Let's Go Back to the Bible

You Have Forgotten Me

Some of the saddest passages in the Bible can be found in the messages of the Old Testament prophets. God said to His people before their captivity, “Can a virgin forget her ornaments, or a bride her attire? Yet My people have forgotten Me Days without number” (Jer. 2:32). Four times in the book of Jeremiah God tells His people that they have forgotten Him. We see why this is so important, “For My people have forgotten Me, they burn incense to worthless gods And they have stumbled from their ways, from the ancient paths, to walk in bypaths, not on a highway” (Jer. 18:15). It is possible that we, His people, can forget the ancient paths and follow the “bypaths” that God never intended. In doing so, we get so far from Him that we forget who He is and worship our own image of Him.

God, through Ezekiel, wrote, “Therefore, thus says the Lord GOD, ‘Because you have forgotten Me and cast Me behind your back, bear now the punishment of your lewdness and your harlotries’” (Ezek. 23:35).

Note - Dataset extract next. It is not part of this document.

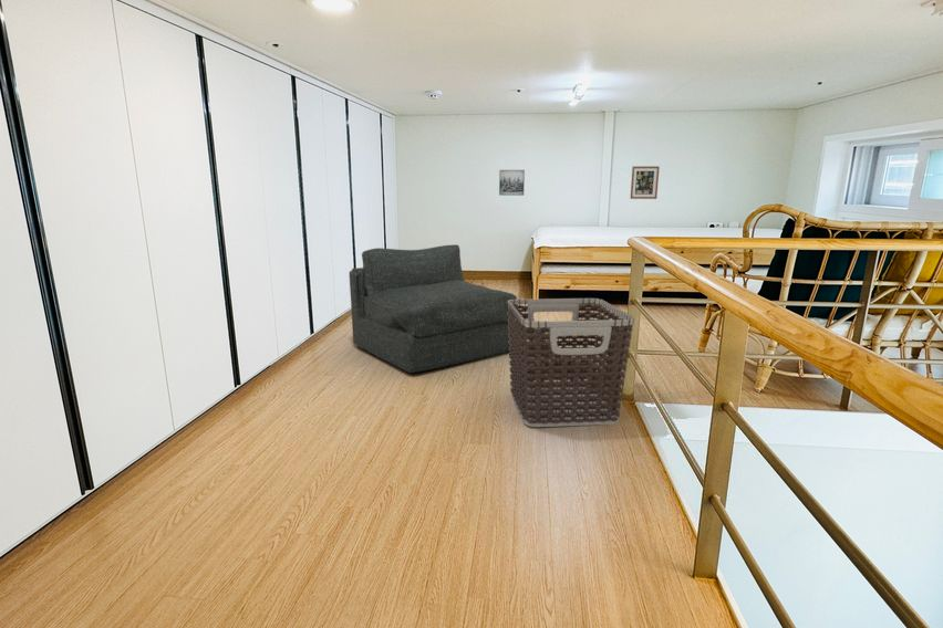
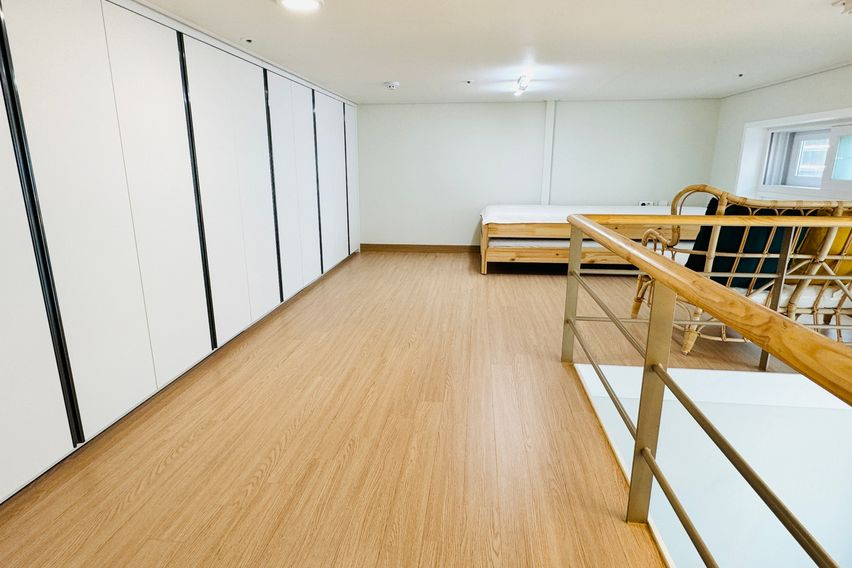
- wall art [629,165,661,200]
- armchair [349,243,519,374]
- clothes hamper [507,297,635,428]
- wall art [498,169,526,197]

Ezekiel was taken in the first captivity that Jeremiah lamented over. In his forty-eight-chapter book, Ezekiel wrote a form of “you will know that I am the Lord” sixty-seven times. God is serious about His people knowing who He is and what is expected of them. That is why it is imperative that His church, purchased with the blood of His Son, doesn’t forget Him.

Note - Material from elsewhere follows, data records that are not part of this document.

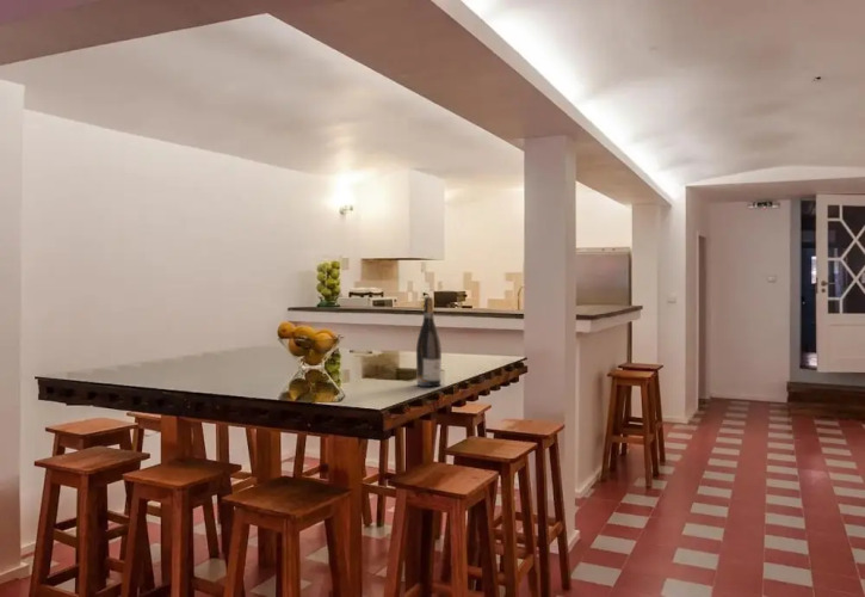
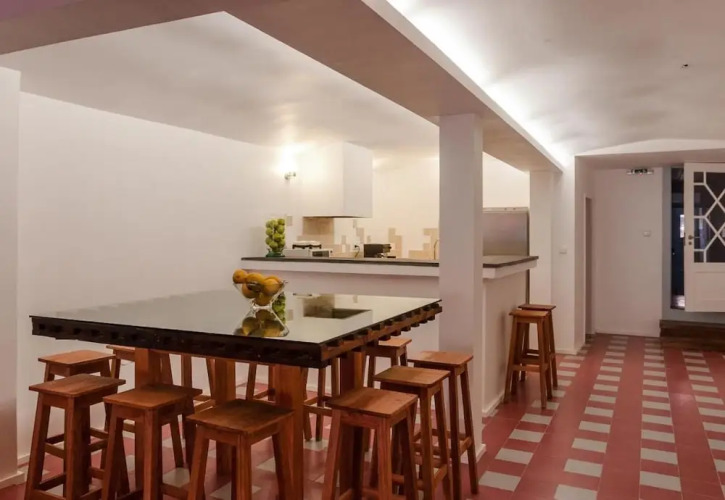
- wine bottle [415,296,443,388]
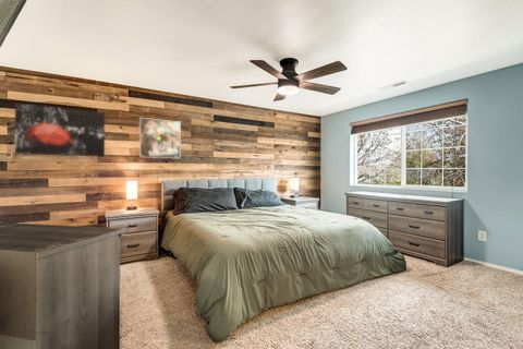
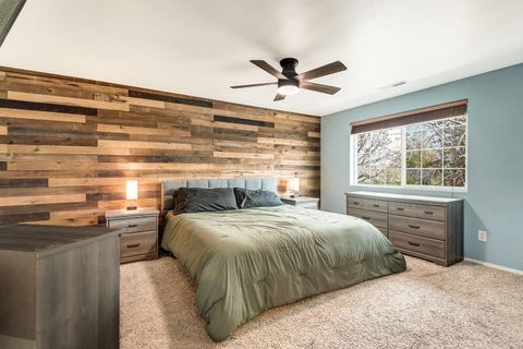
- wall art [14,103,106,158]
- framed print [138,117,182,159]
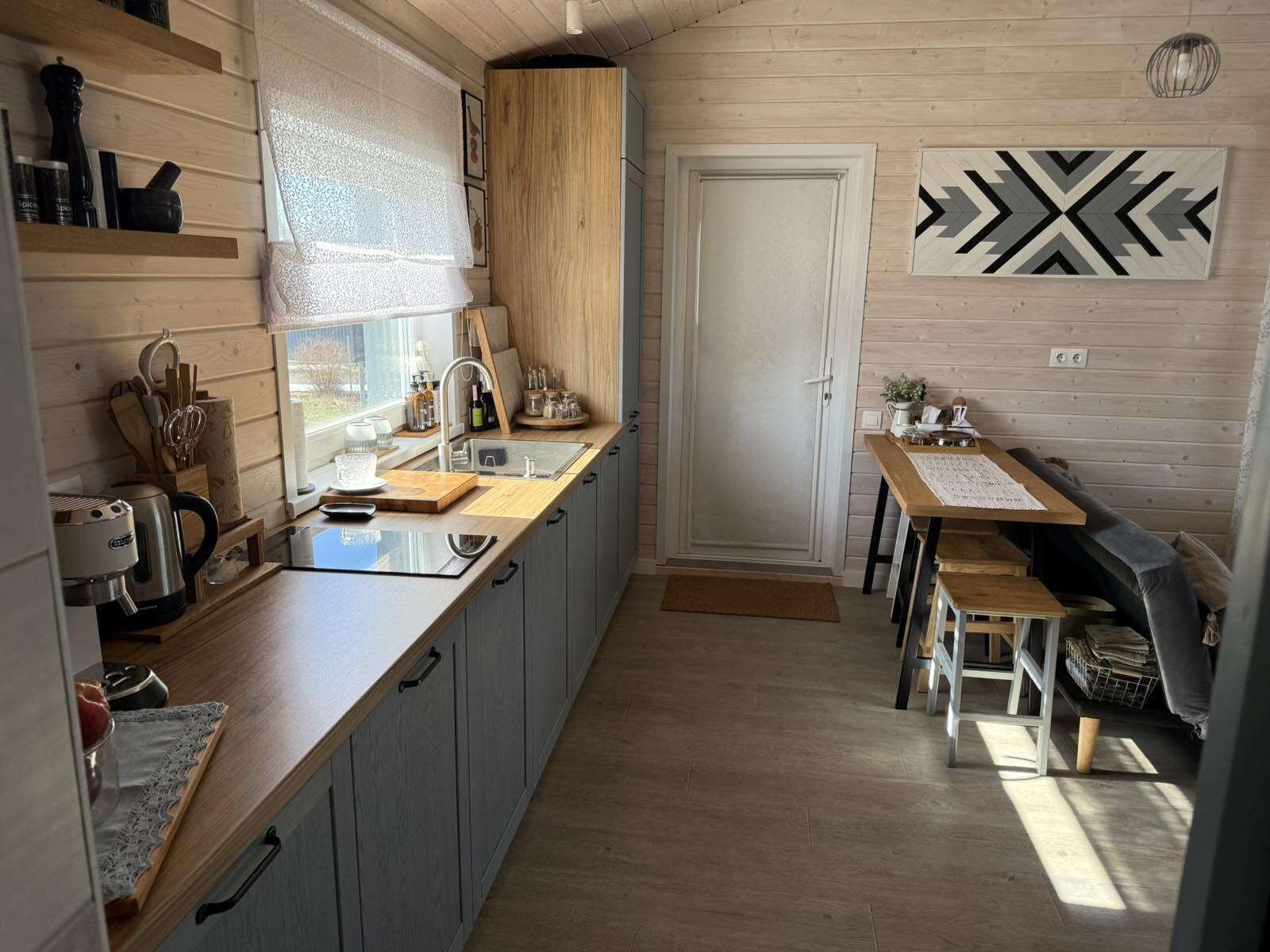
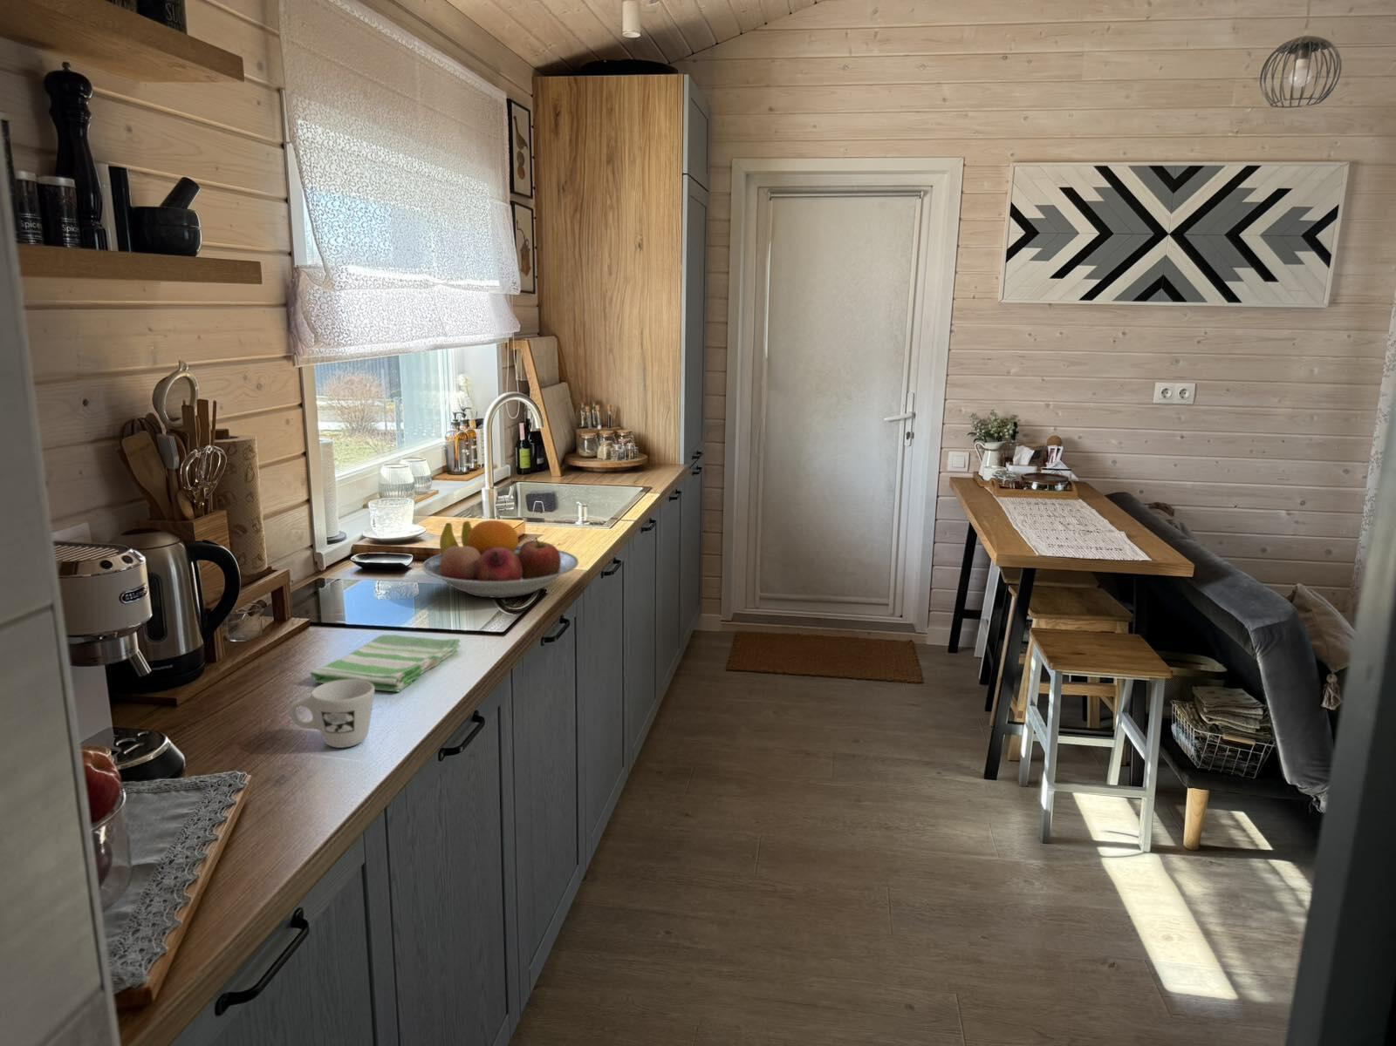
+ dish towel [308,634,462,693]
+ mug [288,679,375,748]
+ fruit bowl [421,520,579,599]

It is possible for us to think we know God and not be known by Him (Matt. 7:20-21). If we absorb denominational concepts of God, they can change our Biblical concept of Him. For example, many have quoted, “The Lord works in mysterious ways, His wonders to perform,” as though it were scripture. However, it is a hymn composed by William Cowper in 1773. In more recent years, there have been many books published that write of some “radical” new concept of God or Jesus. Then, songs are made famous that speak of God’s “reckless” love as though the Bible was a romance novel. We can step off the path and onto a bypath if we are not feeding ourselves on a healthy diet of the Bible and biblical concepts of God. We need to stay away from fast food theology and shallow denominational rhetoric.

It is possible to forget God by getting distracted from Him by the world around us. “And the one on whom seed was sown among the thorns, this is the man who hears the word, and the worry of the world and the deceitfulness of wealth choke the word, and it becomes unfruitful” (Matt. 13:22).

There are so many other ways to forget God. The most important thing is that we don’t. We must not become like the people in the days of Jeremiah and Ezekiel and forget God “days without number.”